The WHO's authorization of the Sinovac vaccine for emergency use is "very positive," Lu Mengji, professor at the Institute of Virology of the University Hospital of Essen in Germany, told Xinhua. "It will play an important role in the global fight against the pandemic."


The Sinopharm and Sinovac vaccines, which have already been used in many countries and regions across the world, are playing an important role in the global anti-pandemic fight.

China has provided COVID-19 vaccines as public goods by offering medical assistance to 80 countries, exporting vaccines to 43 countries and supplying 300 million doses of vaccines worldwide, said Chinese delegate Yang Feng at the WHA.

Airport staff members unload the first batch of Chinese Sinovac vaccine raw materials from a plane at the Cairo International Airport in Cairo, Egypt, May 21, 2021. (Xinhua/Sui Xiankai)

Serbian Prime Minister Ana Brnabic expressed her gratitude for the delivery of millions of doses "in the shortest possible time" when her country welcomed the eighth flight carrying Chinese vaccines last week, a huge boost to the Balkan country's vaccination campaign.

"We are very grateful to China and the Chinese people for enormous support and help, for the vast quantity of vaccines that we received," said Serbian President Aleksandar Vucic when he received the second dose of the Sinopharm vaccine on April 27.

Hungary, the first European Union (EU) member state to buy and authorize the use of Chinese vaccines, has a leading vaccination rate among EU countries thanks to Chinese and Russian COVID-19 vaccines, Zoltan Kovacs, international spokesman for the Hungarian government and secretary of state for international communication and relations, told Xinhua.

This is extremely valuable at a time when every dose of vaccine is eagerly awaited not only in Bosnia and Herzegovina (BiH) but all over the world, said BiH's Minister of Civil Affairs Ankica Gudeljevic when receiving a batch of China-donated Sinopharm vaccine in late April.

China has also shown great concern about the epidemic situation in Africa, and has already donated vaccines to many countries on the continent.

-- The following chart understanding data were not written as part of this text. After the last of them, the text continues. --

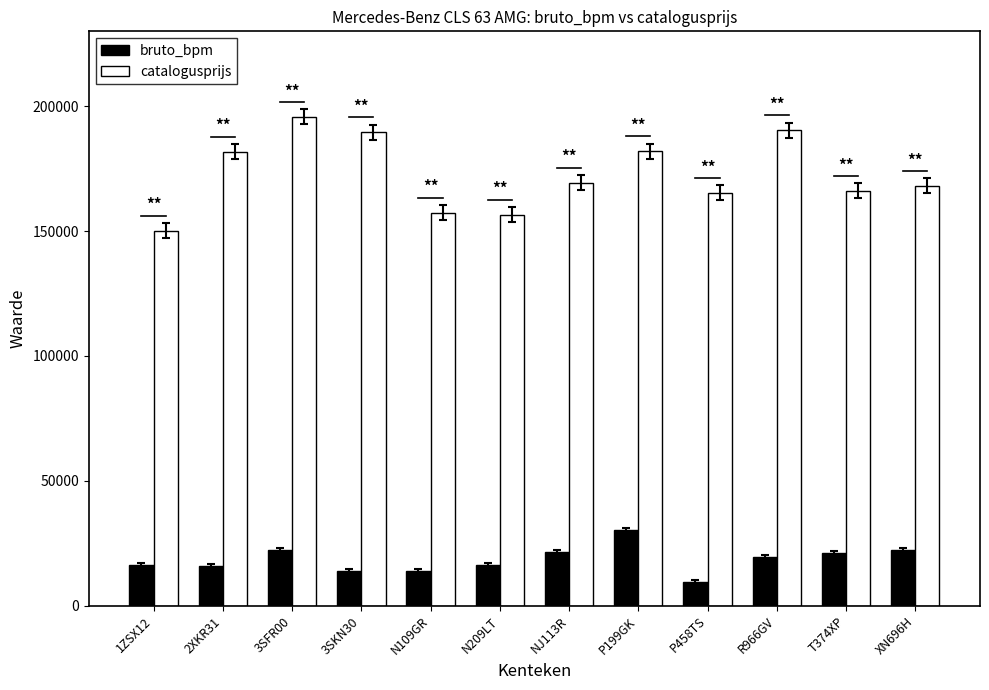

How many groups of bars are there?

12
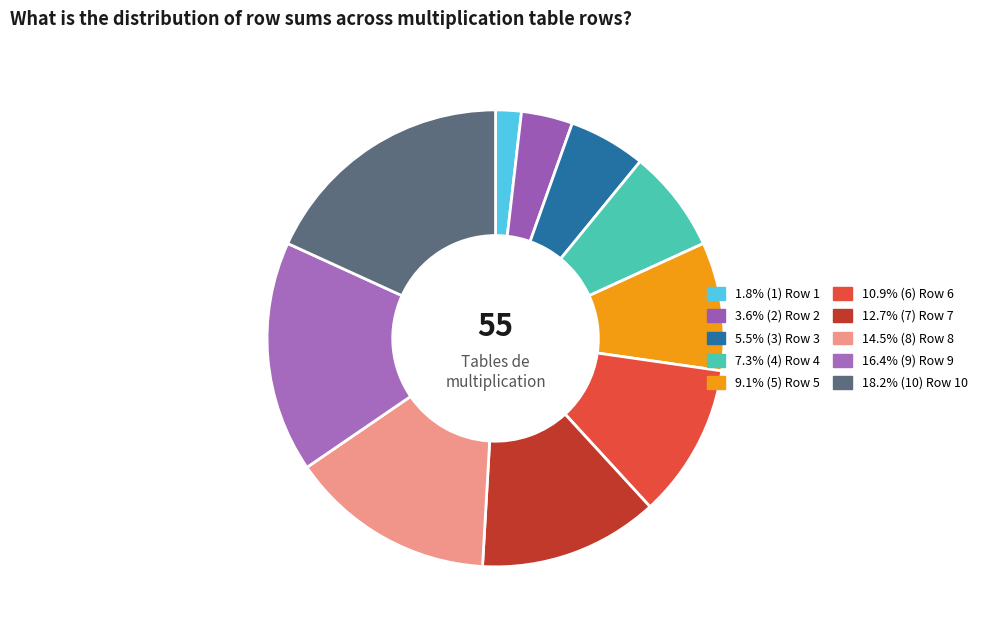

How many segments does this pie chart have?

10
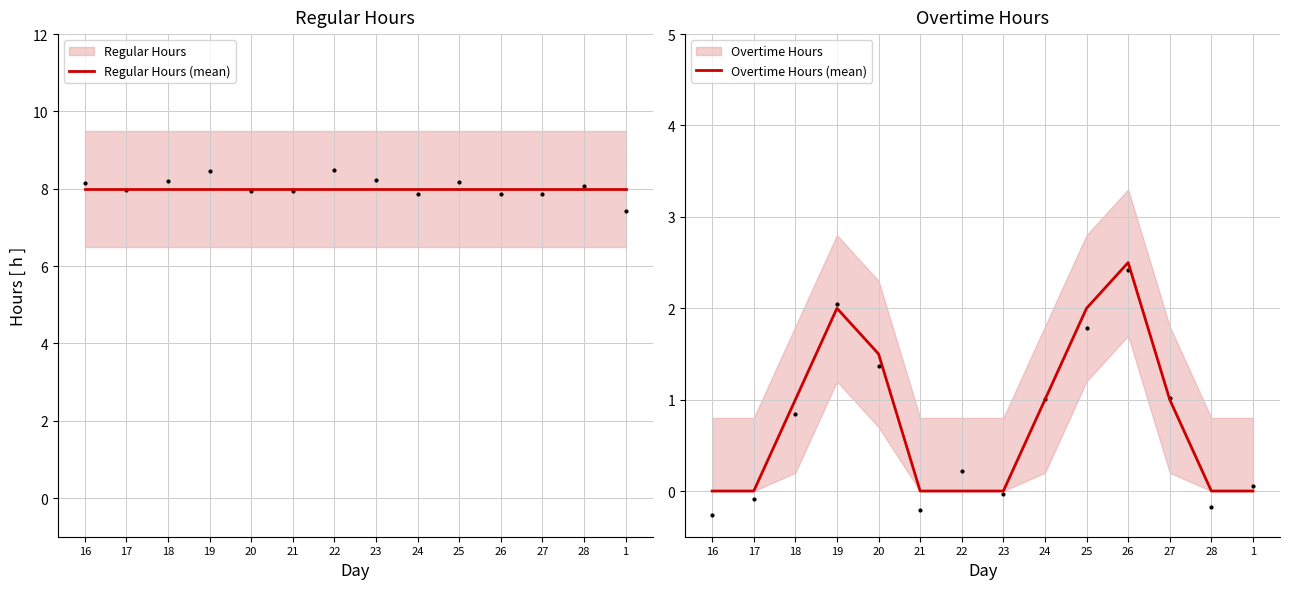

Which series has the widest spread of Y values?

Overtime Hours (mean)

At a recent United Nations Security Council meeting, Chinese State Councilor and Foreign Minister Wang Yi said China has been a staunch supporter of Africa in the COVID-19 fight.

China has been, and is, providing vaccines to more than 30 African countries on the basis of their urgent need, said Wang.


In his speech at the 74th WHA opening, WHO Director-General Tedros Adhanom Ghebreyesus urged countries worldwide to share vaccine doses now and fast to COVAX, the WHO-led initiative for equitable distribution of COVID-19 vaccines around the world.

China has already decided to offer 10 million COVID-19 vaccine doses to COVAX, a concrete step to deliver on its promise to make vaccines a global public good. It has also called for a rejection of vaccine nationalism to make vaccines more accessible to and affordable for developing countries.

For example, China has recently agreed with Egypt on establishing a Chinese vaccine production line in the country. The first batch of the raw materials to manufacture the Sinovac vaccine arrived at the Cairo International Airport on May 21.

It is believed that the WHO's validation of China's two vaccines will further help the global fight against the pandemic, and boost confidence in defeating the virus through international cooperation.

For countries with limited resources of medical technology, inactivated vaccines like the Sinopharm and Sinovac vaccines have a great advantage when it comes to putting into use, said Lu, the professor in Germany.

"The higher the trust in the vaccines available on the market, the quicker the world can advance to its goal of a high global protection against the COVID-19 pandemic," said Neville Calleja, head of the Department of Public Health at the University of Malta.

"The quicker this is achieved, the less the time available for the virus to mutate ... As for the variants that occur, it is increasingly clear that collaboration between manufacturers is key for the creation of boosters later on," Calleja told Xinhua.